DirecTV, like all companies, is just a bunch of people. But also like all companies, it is an organization. There are some people who have more authority. And there is one person or a small group of people, who are ultimately in charge.

At some point, DirecTV's senior management team decides on what strategies the company will follow and where the company will invest its time, energy, and money. At DirecTV's Feb 2008 investor call, the company's senior managment talked about a lot of their strategies (reducing churn, increasing channel capacity, consolidating receiver platforms, advanced features, improving customer profitability, etc).

Most of the discussion around customer service issues revolved around reducing costs and providing self-service options for customers. But they also talked about providing HSP incentives/penalties based on quality. We'll see if and how that is eventually implemented, and if it really is a quality inititiative, or just another cost-cutting initiative masquerading as a quality intitiative.


----------



## ironwood (Sep 20, 2007)

Upstream said:


> DirecTV, like all companies, is just a bunch of people. But also like all companies, it is an organization. There are some people who have more authority. And there is one person or a small group of people, who are ultimately in charge.
> 
> At some point, DirecTV's senior management team decides on what strategies the company will follow and where the company will invest its time, energy, and money. At DirecTV's Feb 2008 investor call, the company's senior managment talked about a lot of their strategies (reducing churn, increasing channel capacity, consolidating receiver platforms, advanced features, improving customer profitability, etc).
> 
> Most of the discussion around customer service issues revolved around reducing costs and providing self-service options for customers. But they also talked about providing HSP incentives/penalties based on quality. We'll see if and how that is eventually implemented, and if it really is a quality inititiative, or just another cost-cutting initiative masquerading as a quality intitiative.


Yeah thats it. They provide HSPs penalties and incentives and HSPs provide installers penalties and...... penalties


----------



## tcusta00 (Dec 31, 2007)

joe diamond said:


> Brother Tcusta,
> 
> DTV has done it's best to separate installers, retailers and fulfillment companies from "their" customers. HSPs and the AFCs just send the next guy through the door out to the next job on the screen.

Dataset entries:
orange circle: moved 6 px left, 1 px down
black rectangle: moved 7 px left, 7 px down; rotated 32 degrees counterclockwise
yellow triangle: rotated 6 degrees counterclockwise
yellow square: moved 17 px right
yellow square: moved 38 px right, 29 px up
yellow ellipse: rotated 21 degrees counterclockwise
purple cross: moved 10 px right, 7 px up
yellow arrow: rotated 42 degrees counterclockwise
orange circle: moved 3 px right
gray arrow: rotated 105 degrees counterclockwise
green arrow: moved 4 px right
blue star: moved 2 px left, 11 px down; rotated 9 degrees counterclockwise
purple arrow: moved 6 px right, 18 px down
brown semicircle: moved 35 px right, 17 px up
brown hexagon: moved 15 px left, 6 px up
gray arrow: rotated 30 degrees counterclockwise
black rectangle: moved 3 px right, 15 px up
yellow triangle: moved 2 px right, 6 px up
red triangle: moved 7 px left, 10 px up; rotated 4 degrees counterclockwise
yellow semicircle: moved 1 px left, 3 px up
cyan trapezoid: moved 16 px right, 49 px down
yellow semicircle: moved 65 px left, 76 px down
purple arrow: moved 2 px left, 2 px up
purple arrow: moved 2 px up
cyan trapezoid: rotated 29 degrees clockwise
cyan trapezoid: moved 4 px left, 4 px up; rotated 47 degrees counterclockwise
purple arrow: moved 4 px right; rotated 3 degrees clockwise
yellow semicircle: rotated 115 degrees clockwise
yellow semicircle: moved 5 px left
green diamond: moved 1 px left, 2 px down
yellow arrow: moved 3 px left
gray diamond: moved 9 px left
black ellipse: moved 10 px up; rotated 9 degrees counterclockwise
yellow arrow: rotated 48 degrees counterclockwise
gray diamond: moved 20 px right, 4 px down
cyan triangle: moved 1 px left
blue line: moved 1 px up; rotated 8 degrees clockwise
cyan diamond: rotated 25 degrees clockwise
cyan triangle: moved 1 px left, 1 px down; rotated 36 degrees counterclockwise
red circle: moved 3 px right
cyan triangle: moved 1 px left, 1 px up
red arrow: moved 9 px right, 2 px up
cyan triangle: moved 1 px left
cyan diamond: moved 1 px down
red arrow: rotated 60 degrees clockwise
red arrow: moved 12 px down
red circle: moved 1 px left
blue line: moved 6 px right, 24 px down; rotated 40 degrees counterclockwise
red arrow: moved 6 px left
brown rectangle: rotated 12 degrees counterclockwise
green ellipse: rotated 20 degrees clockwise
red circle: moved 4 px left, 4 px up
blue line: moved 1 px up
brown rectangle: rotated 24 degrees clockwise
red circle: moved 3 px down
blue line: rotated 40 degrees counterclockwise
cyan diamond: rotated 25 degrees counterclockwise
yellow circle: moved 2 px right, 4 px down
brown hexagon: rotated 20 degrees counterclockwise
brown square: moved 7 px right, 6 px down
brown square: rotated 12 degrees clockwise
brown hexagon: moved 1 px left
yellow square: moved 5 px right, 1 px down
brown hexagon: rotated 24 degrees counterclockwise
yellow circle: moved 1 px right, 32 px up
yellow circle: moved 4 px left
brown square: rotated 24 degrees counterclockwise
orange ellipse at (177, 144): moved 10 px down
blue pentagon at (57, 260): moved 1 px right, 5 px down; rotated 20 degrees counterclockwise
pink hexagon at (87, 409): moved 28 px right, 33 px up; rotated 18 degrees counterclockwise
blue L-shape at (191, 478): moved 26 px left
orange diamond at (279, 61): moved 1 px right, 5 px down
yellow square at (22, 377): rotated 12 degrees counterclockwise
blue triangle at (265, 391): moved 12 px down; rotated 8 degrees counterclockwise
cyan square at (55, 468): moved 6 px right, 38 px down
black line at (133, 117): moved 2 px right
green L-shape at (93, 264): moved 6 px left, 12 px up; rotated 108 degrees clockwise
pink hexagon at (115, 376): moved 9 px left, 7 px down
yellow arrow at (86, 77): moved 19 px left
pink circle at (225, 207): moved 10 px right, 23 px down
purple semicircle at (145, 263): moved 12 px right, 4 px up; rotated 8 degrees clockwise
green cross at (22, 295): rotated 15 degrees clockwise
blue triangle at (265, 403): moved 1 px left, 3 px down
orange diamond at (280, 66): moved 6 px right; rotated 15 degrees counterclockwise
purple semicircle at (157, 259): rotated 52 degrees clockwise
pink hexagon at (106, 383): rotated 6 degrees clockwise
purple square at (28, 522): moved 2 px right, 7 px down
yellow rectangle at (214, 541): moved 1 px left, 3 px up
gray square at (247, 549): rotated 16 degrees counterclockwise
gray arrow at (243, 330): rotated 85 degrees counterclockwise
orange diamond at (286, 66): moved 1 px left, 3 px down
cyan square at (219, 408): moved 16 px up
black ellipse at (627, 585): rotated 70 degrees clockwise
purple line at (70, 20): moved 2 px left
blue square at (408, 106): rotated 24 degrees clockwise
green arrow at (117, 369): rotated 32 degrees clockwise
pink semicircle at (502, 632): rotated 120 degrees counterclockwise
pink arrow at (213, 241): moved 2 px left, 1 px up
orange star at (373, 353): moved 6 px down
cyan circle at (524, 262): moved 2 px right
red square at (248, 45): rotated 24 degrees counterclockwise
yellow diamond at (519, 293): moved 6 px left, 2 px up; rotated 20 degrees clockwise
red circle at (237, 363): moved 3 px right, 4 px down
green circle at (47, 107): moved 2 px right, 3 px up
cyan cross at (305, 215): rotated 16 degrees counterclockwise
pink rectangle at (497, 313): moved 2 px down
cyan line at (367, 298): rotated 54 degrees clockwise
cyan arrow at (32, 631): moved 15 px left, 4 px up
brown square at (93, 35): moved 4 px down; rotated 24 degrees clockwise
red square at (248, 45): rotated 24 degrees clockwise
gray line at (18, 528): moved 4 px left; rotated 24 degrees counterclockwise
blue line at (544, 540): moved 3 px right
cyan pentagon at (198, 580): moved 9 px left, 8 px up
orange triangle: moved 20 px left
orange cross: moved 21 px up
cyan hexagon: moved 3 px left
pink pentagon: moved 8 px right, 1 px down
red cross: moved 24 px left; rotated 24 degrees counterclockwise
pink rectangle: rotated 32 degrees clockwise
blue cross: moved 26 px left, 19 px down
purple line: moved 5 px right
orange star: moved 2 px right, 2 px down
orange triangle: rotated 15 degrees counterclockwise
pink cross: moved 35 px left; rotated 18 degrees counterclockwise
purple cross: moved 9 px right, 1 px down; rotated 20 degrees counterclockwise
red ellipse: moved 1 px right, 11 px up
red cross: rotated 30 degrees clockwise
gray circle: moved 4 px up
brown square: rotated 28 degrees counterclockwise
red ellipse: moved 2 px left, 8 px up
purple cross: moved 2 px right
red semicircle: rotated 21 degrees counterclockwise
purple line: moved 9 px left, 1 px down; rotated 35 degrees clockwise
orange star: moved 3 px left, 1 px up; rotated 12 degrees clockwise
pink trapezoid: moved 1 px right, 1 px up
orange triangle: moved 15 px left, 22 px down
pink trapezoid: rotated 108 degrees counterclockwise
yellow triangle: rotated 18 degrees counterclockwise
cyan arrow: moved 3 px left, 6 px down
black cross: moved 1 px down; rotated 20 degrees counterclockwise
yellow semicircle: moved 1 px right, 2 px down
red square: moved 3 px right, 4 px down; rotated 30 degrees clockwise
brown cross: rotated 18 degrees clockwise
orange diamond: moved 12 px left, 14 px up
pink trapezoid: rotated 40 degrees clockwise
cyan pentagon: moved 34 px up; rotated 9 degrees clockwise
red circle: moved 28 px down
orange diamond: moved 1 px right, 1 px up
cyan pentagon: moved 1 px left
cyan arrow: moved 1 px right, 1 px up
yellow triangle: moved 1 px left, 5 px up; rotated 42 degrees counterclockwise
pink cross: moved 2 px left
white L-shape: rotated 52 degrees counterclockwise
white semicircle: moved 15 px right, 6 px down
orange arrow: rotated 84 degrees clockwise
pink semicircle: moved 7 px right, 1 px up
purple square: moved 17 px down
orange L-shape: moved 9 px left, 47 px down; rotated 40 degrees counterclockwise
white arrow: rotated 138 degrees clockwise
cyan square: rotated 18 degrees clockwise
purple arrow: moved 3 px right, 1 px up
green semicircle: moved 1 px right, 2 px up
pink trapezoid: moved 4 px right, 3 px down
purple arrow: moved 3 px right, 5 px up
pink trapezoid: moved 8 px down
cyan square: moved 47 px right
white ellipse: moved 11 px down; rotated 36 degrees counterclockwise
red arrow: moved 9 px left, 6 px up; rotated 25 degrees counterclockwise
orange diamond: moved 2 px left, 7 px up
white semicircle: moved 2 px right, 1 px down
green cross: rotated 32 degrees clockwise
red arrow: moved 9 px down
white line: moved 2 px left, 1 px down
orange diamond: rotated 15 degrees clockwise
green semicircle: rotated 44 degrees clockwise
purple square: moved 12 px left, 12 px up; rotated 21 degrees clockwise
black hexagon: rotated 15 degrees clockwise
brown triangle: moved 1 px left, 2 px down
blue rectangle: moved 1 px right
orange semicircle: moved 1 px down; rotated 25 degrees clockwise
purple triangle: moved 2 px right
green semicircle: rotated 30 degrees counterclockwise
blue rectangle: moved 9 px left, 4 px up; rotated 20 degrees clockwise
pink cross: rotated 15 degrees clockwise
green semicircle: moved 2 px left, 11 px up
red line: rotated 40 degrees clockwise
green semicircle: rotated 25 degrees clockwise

Work to do: Copy the DirecTV forum thread in full, word for word. The listing is separate material and has no connection to the DirecTV forum thread.

Complete output:
DirecTV, like all companies, is just a bunch of people. But also like all companies, it is an organization. There are some people who have more authority. And there is one person or a small group of people, who are ultimately in charge.

At some point, DirecTV's senior management team decides on what strategies the company will follow and where the company will invest its time, energy, and money. At DirecTV's Feb 2008 investor call, the company's senior managment talked about a lot of their strategies (reducing churn, increasing channel capacity, consolidating receiver platforms, advanced features, improving customer profitability, etc).

Most of the discussion around customer service issues revolved around reducing costs and providing self-service options for customers. But they also talked about providing HSP incentives/penalties based on quality. We'll see if and how that is eventually implemented, and if it really is a quality inititiative, or just another cost-cutting initiative masquerading as a quality intitiative.


----------



## ironwood (Sep 20, 2007)

Upstream said:


> DirecTV, like all companies, is just a bunch of people. But also like all companies, it is an organization. There are some people who have more authority. And there is one person or a small group of people, who are ultimately in charge.
> 
> At some point, DirecTV's senior management team decides on what strategies the company will follow and where the company will invest its time, energy, and money. At DirecTV's Feb 2008 investor call, the company's senior managment talked about a lot of their strategies (reducing churn, increasing channel capacity, consolidating receiver platforms, advanced features, improving customer profitability, etc).
> 
> Most of the discussion around customer service issues revolved around reducing costs and providing self-service options for customers. But they also talked about providing HSP incentives/penalties based on quality. We'll see if and how that is eventually implemented, and if it really is a quality inititiative, or just another cost-cutting initiative masquerading as a quality intitiative.


Yeah thats it. They provide HSPs penalties and incentives and HSPs provide installers penalties and...... penalties


----------



## tcusta00 (Dec 31, 2007)

joe diamond said:


> Brother Tcusta,
> 
> DTV has done it's best to separate installers, retailers and fulfillment companies from "their" customers. HSPs and the AFCs just send the next guy through the door out to the next job on the screen.